**Here's a hypothetical response in Max Blumenthal's sharp, historically grounded style:** --- "Let's be clear: acknowledging internal problems in Latin America doesn't require whitewashing the elephant in the room — decades of US intervention that actively shaped the very conditions you're describing. Yes, corruption, gangs, and bad governance exist. No serious person denies that. But pretending these are purely 'internal drivers' or 'self-inflicted' ignores how Washington repeatedly destabilized the region, cleared the ground for predators, and then acted shocked by the results. Take Honduras: the 2009 coup — backed and legitimized by Hillary Clinton and the Obama administration — didn't just remove a president. It unleashed a wave of privatization, corruption, and violence that turned the country into a narco-state and migrant factory.

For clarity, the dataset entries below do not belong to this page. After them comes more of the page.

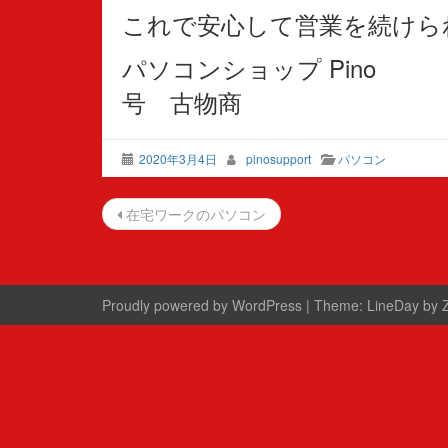
これで安心して営業を続けら
パソコンショップ Pino 
号 古物商
2020年3月4日
pinosupport
パソコン
投
在宅ワークのパソコン
稿
ナ
ビ
Proudly powered by WordPress
|
Theme:
LineDay
by
ゲ
ー
シ
ョ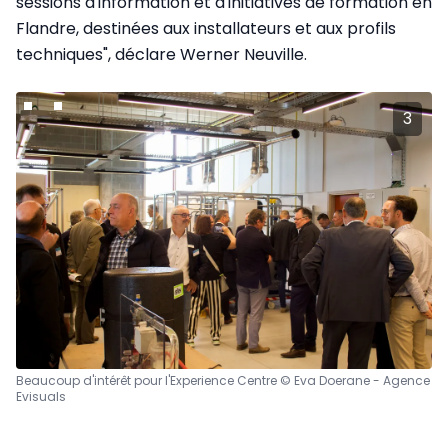
sessions d'information et d'initiatives de formation en
Flandre, destinées aux installateurs et aux profils
techniques", déclare Werner Neuville.
3
Beaucoup d'intérêt pour l'Experience Centre © Eva Doerane - Agence
Evisuals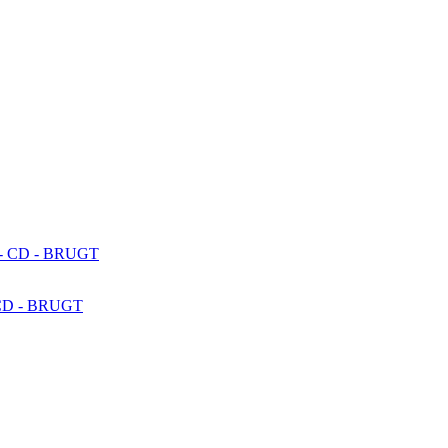
 - CD - BRUGT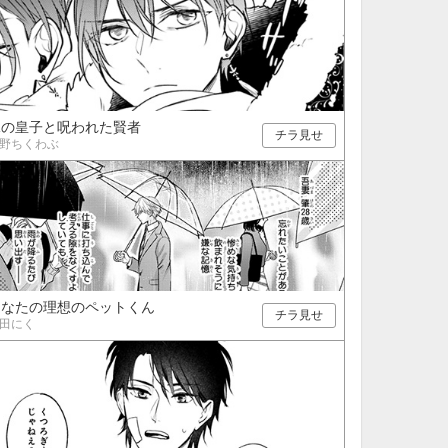
暁の皇子と呪われた賢者
チラ見せ
野ちくわぶ
あなたの理想のペットくん
チラ見せ
田にく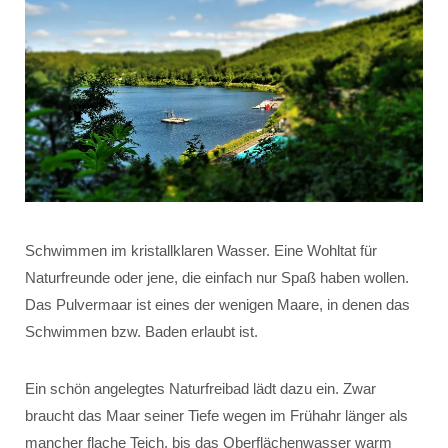
Schwimmen im kristallklaren Wasser. Eine Wohltat für
Naturfreunde oder jene, die einfach nur Spaß haben wollen.
Das Pulvermaar ist eines der wenigen Maare, in denen das
Schwimmen bzw. Baden erlaubt ist.
Ein schön angelegtes Naturfreibad lädt dazu ein. Zwar
braucht das Maar seiner Tiefe wegen im Frühahr länger als
mancher flache Teich, bis das Oberflächen­wasser warm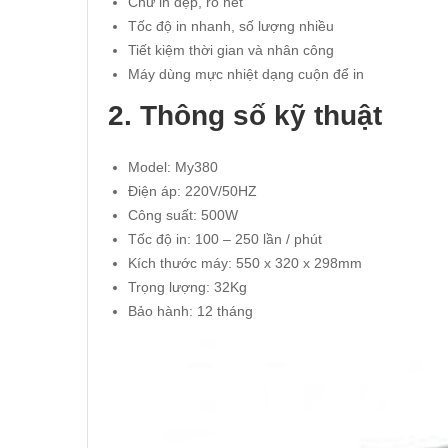
Chữ in đẹp, rõ nét
Tốc độ in nhanh, số lượng nhiều
Tiết kiệm thời gian và nhân công
Máy dùng mực nhiệt dạng cuộn để in
2. Thông số kỹ thuật
Model: My380
Điện áp: 220V/50HZ
Công suất: 500W
Tốc độ in: 100 – 250 lần / phút
Kích thước máy: 550 x 320 x 298mm
Trọng lượng: 32Kg
Bảo hành: 12 tháng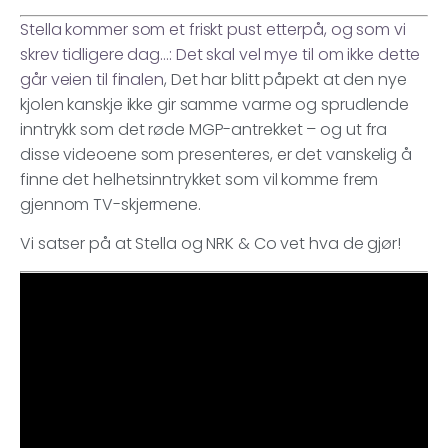
Stella kommer som et friskt pust etterpå, og som vi
skrev tidligere dag…: Det skal vel mye til om ikke dette
går veien til finalen
, Det har blitt påpekt at den nye
kjolen kanskje ikke gir samme varme og sprudlende
inntrykk som det røde MGP-antrekket – og ut fra
disse videoene som presenteres, er det vanskelig å
finne det helhetsinntrykket som vil komme frem
gjennom TV-skjermene.
Vi satser på at Stella og NRK & Co vet hva de gjør!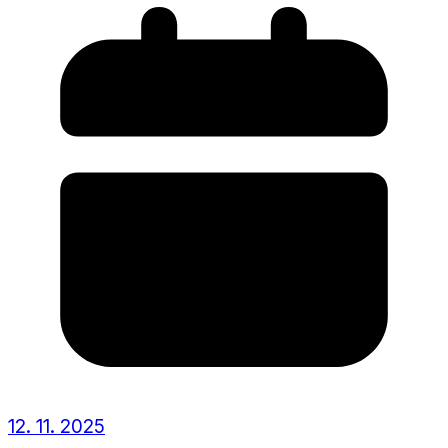
12. 11. 2025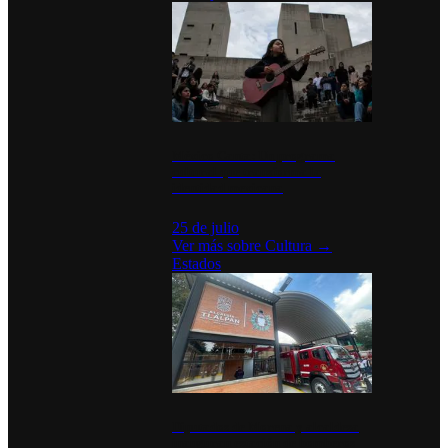
México Canta: Un programa
cultural que transforma la
identidad mexicana
25 de julio
Ver más sobre
Cultura
→
Estados
Diputados de Morena y alcaldesa
inauguran estación de bomberos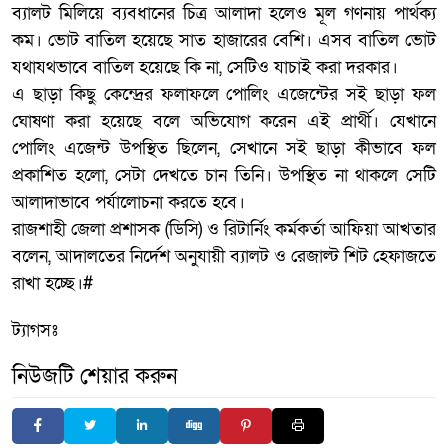
ব্যালট মিলিয়ে ব্যবধানের চিত্র আলাদা হলেও মূল গণনায় পার্থক্য
কম। ভোট বাতিল হয়েছে সাত হাজারের বেশি। এসব বাতিল ভোট
যথাযথভাবে বাতিল হয়েছে কি না, সেটিও যাচাই করা দরকার।
এ ছাড়া কিছু কেন্দ্রের ফলাফলে পোলিং এজেন্টের সই ছাড়া ফল
ঘোষণা করা হয়েছে বলে অভিযোগ করেন এই প্রার্থী। যেখানে
পোলিং এজেন্ট উপস্থিত ছিলেন, সেখানে সই ছাড়া কীভাবে ফল
প্রকাশিত হলো, সেটা দেখতে চান তিনি। উপস্থিত না থাকলে সেটি
আলাদাভাবে পর্যালোচনা করতে হবে।
রাজশাহী জেলা প্রশাসক (ডিসি) ও রিটার্নিং কর্মকর্তা আফিয়া আখতার
বলেন, আদালতের নির্দেশ অনুযায়ী ব্যালট ও রেজাল্ট শিট হেফাজতে
রাখা হচ্ছে।#
ট্যাগসঃ
নিউজটি শেয়ার করুন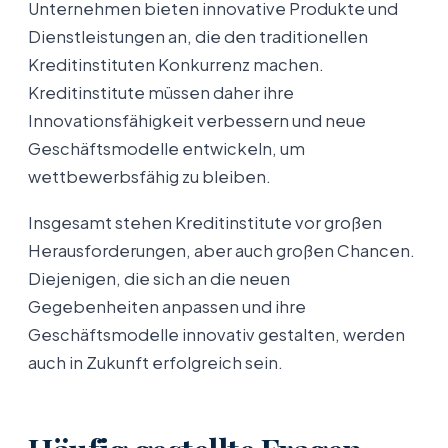
Unternehmen bieten innovative Produkte und
Dienstleistungen an, die den traditionellen
Kreditinstituten Konkurrenz machen.
Kreditinstitute müssen daher ihre
Innovationsfähigkeit verbessern und neue
Geschäftsmodelle entwickeln, um
wettbewerbsfähig zu bleiben.
Insgesamt stehen Kreditinstitute vor großen
Herausforderungen, aber auch großen Chancen.
Diejenigen, die sich an die neuen
Gegebenheiten anpassen und ihre
Geschäftsmodelle innovativ gestalten, werden
auch in Zukunft erfolgreich sein.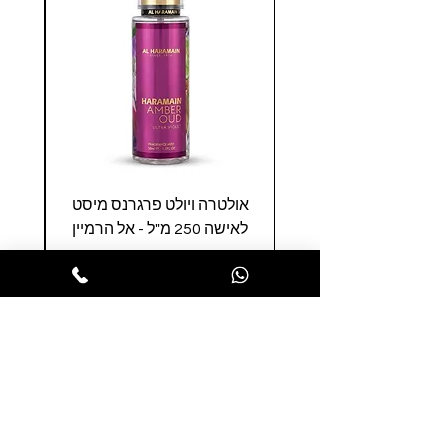
אולטרה ויולט פרגרנס מיסט
לאישה 250 מ"ל - אל הרמיין
מחיר
הופסה לסל
הרשמו לניוזלטר שלנו ותהנו ממבצעים
חמים לפני כולם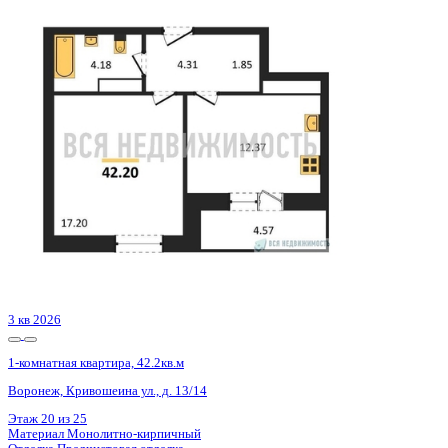
Базовая цена:
6 986 344 ₽
175 052 ₽/м²
Семейная ипотека
от 33 509 ₽/мес
Ипотека
от 81 720 ₽/мес
?
Расчет цены приблизительный, за более точной информаци
Шахматка
Забронировать
ЖК
ЖК Галилей
Корпус
Позиция 3
Срок сдачи
3 кв 2026
Тип дома
Монолитно-кирпичный
Этаж
21/25
№ Квартиры
141
Тип сделки
Первичная продажа
Общая площадь
39.91 м²
Строительная площадь
42.20 м²
Жилая площадь
17.20 м²
Площадь кухни
12.37 м²
Высота потолков
2.74 м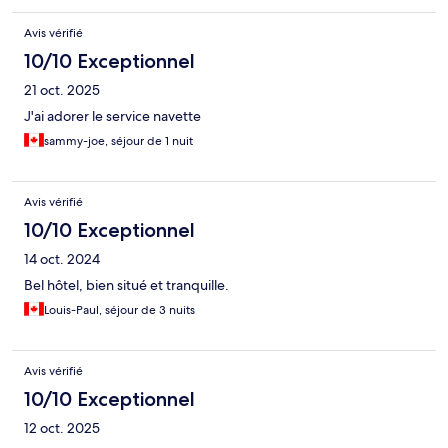
Avis vérifié
10/10 Exceptionnel
21 oct. 2025
J'ai adorer le service navette
sammy-joe, séjour de 1 nuit
Avis vérifié
10/10 Exceptionnel
14 oct. 2024
Bel hôtel, bien situé et tranquille.
Louis-Paul, séjour de 3 nuits
Avis vérifié
10/10 Exceptionnel
12 oct. 2025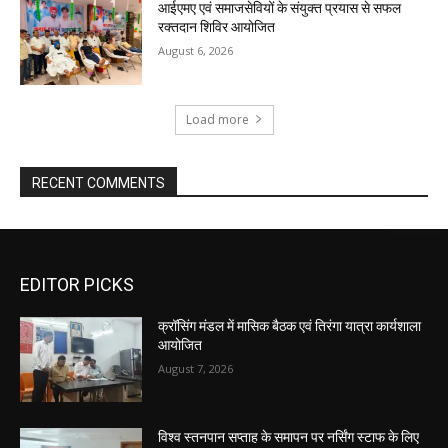
आईएमए एवं समाजसेवियों के संयुक्त प्रयास से सफल
रक्तदान शिविर आयोजित
August 6, 2026
Load more
RECENT COMMENTS
EDITOR PICKS
क्रॉसिंग मंडल में मासिक बैठक एवं तिरंगा यात्रा कार्यशाला
आयोजित
August 7, 2026
विश्व स्तनपान सप्ताह के समापन पर नर्सिंग स्टाफ के लिए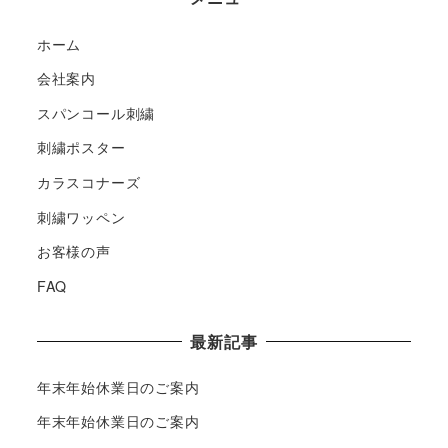
ホーム
会社案内
スパンコール刺繍
刺繍ポスター
カラスコナーズ
刺繍ワッペン
お客様の声
FAQ
最新記事
年末年始休業日のご案内
年末年始休業日のご案内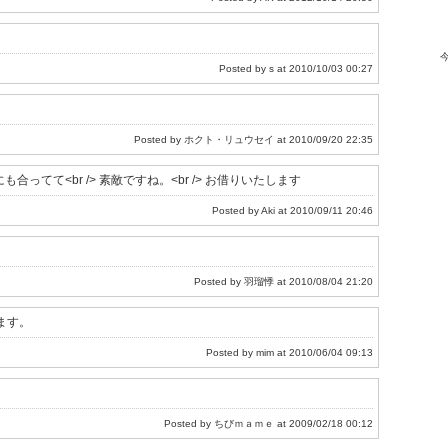
Posted by AK at 2012/10/14 20:36
Posted by s at 2010/10/03 00:27
Posted by ホクト・リュウセイ at 2010/09/20 22:35
合ってて<br /> 素敵ですね。<br /> お借りいたします
Posted by Aki at 2010/09/11 20:46
Posted by 羽瑠悸 at 2010/08/04 21:20
ます。
Posted by mim at 2010/06/04 09:13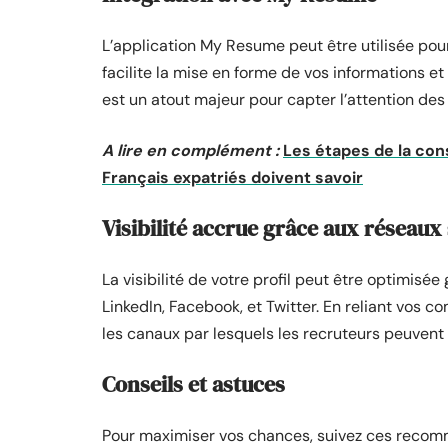
L’application My Resume peut être utilisée pour
facilite la mise en forme de vos informations et 
est un atout majeur pour capter l’attention des
A lire en complément :
Les étapes de la con
Français expatriés doivent savoir
Visibilité accrue grâce aux réseaux
La visibilité de votre profil peut être optimis
LinkedIn, Facebook, et Twitter. En reliant vos c
les canaux par lesquels les recruteurs peuvent 
Conseils et astuces
Pour maximiser vos chances, suivez ces recom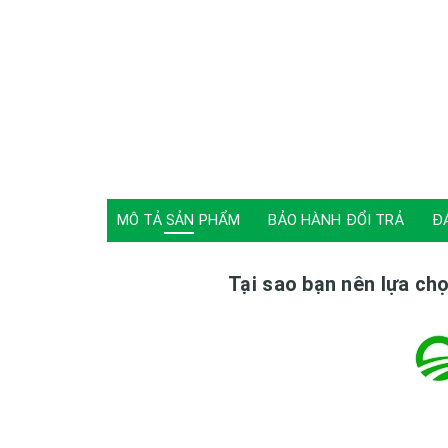
MÔ TẢ SẢN PHẨM
BẢO HÀNH ĐỔI TRẢ
Đ
Tại sao bạn nên lựa c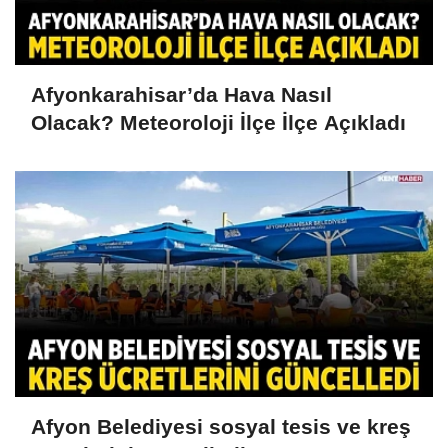
Afyonkarahisar’da Hava Nasıl
Olacak? Meteoroloji İlçe İlçe Açıkladı
Afyon Belediyesi sosyal tesis ve kreş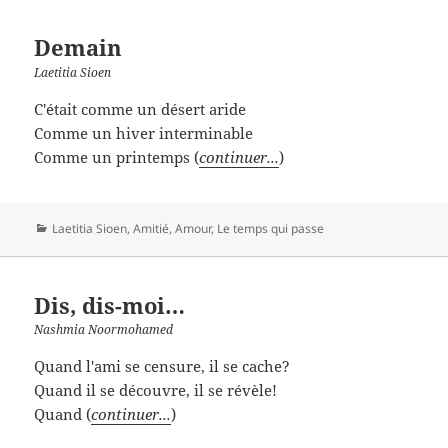
Demain
Laetitia Sioen
C'était comme un désert aride
Comme un hiver interminable
Comme un printemps (
continuer...
)
Catégories
Laetitia Sioen
,
Amitié
,
Amour
,
Le temps qui passe
Dis, dis-moi…
Nashmia Noormohamed
Quand l'ami se censure, il se cache?
Quand il se découvre, il se révèle!
Quand (
continuer...
)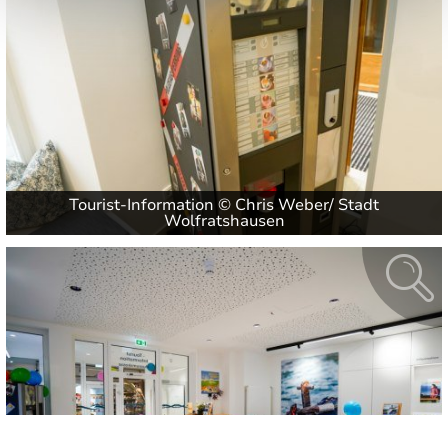
Tourist-Information © Chris Weber/ Stadt
Wolfratshausen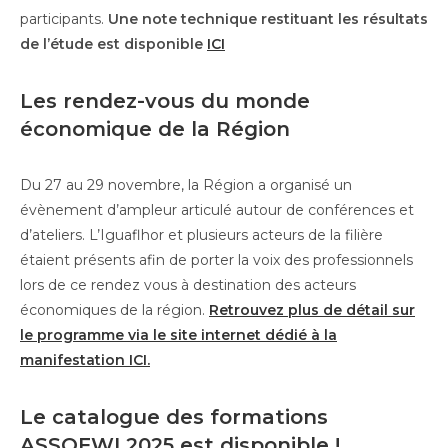
participants.
Une note technique restituant les résultats
de l’étude est disponible
ICI
Les rendez-vous du monde
économique de la Région
Du 27 au 29 novembre, la Région a organisé un
évènement d’ampleur articulé autour de conférences et
d’ateliers. L’Iguaflhor et plusieurs acteurs de la filière
étaient présents afin de porter la voix des professionnels
lors de ce rendez vous à destination des acteurs
économiques de la région.
Retrouvez plus de détail sur
le programme via le site internet dédié à la
manifestation ICI.
Le catalogue des formations
ASSOFWI 2025 est disponible
!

US-trained forces and neoliberal policies didn't magically heal governance; they hollowed it out. NAFTA and CAFTA weren't neutral trade deals. They flooded markets with subsidized US agriculture, destroyed small farms, and pushed millions into urban slums or northward. That economic dislocation fed the gangs and desperation you're talking about. The violence and corruption didn't predate US meddling in a vacuum — they flourished in the vacuums US policy created. Venezuela? The 'self-inflicted collapse' line is the standard regime-change propaganda. Oil dependency was a problem, sure. But US sanctions — especially the financial blockade and oil sector sanctions — carpet-bombed the economy, triggered hyperinflation, shortages, and the largest exodus. Independent economists and on-the-ground reporting show the sanctions massively amplified the crisis.
Washington didn't just watch Venezuela fail; it helped engineer the pain to force regime change, then blamed Maduro while scooping up assets and migrants as the predictable blowback. Countries that 'prioritized rule of law and markets'? Many that avoided heavy US coups or sanctions did better — but the ones Washington targeted with intervention, death squads (School of the Americas graduates), and economic warfare got the opposite.
Honest discussion requires admitting that US actions often undermined sovereign choices, propped up compliant elites, and created the instability that corruption and gangs thrive in. This isn't 'one-sided blame.' It's rejecting one-sided denial. US politicians and media skip this history because it exposes the bipartisan empire: create the push factors through meddling and exploitation, then demonize the people fleeing the wreckage as an 'invasion.' Real accountability starts with ending the interventions and sanctions that keep manufacturing migration crises."
--- This aligns with Blumenthal's consistent Grayzone reporting and commentary: he stresses structural US responsibility (coups, sanctions, trade deals) as a primary driver that enables or worsens local failures, rather than treating them as separate or predominant. He views narratives emphasizing only "internal" causes as tools to justify further intervention.